Also in Roy v. 1216393 Ontario Inc., 2011 BCCA 500, which is discussed in the previous post, the court briefly considered what is necessary to prove a fraudulent misrepresentation claim. The trial judge dismissed the claim finding that although the plaintiffs proved a misrepresentation made with the intent to deceive them, "the evidence does not establish, on the balance of probabilities, the false statement materially induced the plaintiffs to act to their detriment”.
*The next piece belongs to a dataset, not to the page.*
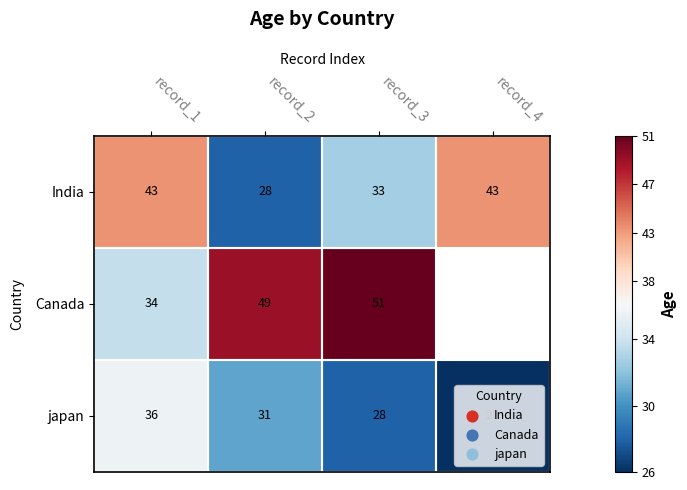

The value of Canada at record_2 is 49. True or false?

True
The court allowed the plaintiffs' appeal and sent the matter for a new trial, finding that the law in British Columbia is that "intention, materiality and causation of loss are proven, the burden of proving non-reliance shifts to the defendant":
 However, it appears that in reaching his conclusion, the judge was not satisfied that the plaintiffs discharged the burden of proof because he stated that the evidence did not establish “on the balance of probabilities” that the plaintiffs were induced to act to their detriment. The judge’s attention was not drawn to the decision of this Court in Sidhu Estate v. Bains, 1996 CanLII 3332 (BC CA),  10 W.W.R. 590, 25 B.C.L.R. (3d) 41 (C.A.), where, after reviewing the two lines of competing authority, Mr. Justice Finch (as he then was), on behalf of the Court, concluded:
 I think the preferred view of the law in Canada is that once intention, materiality and causation of loss are proven, the burden of proving non-reliance shifts to the defendant. Hence, the onus had shifted to Mr. Kretschmer to prove that the plaintiffs did not rely on his false statement to their detriment. On my reading of his reasons, I am not persuaded that the judge would necessarily have reached the same conclusion if he had appreciated that the onus was on Mr. Kretschmer.
 I would allow the cross appeal and direct that the new trial deal with the issue of Mr. Kretschmer’s liability as well as the Vendor’s liability.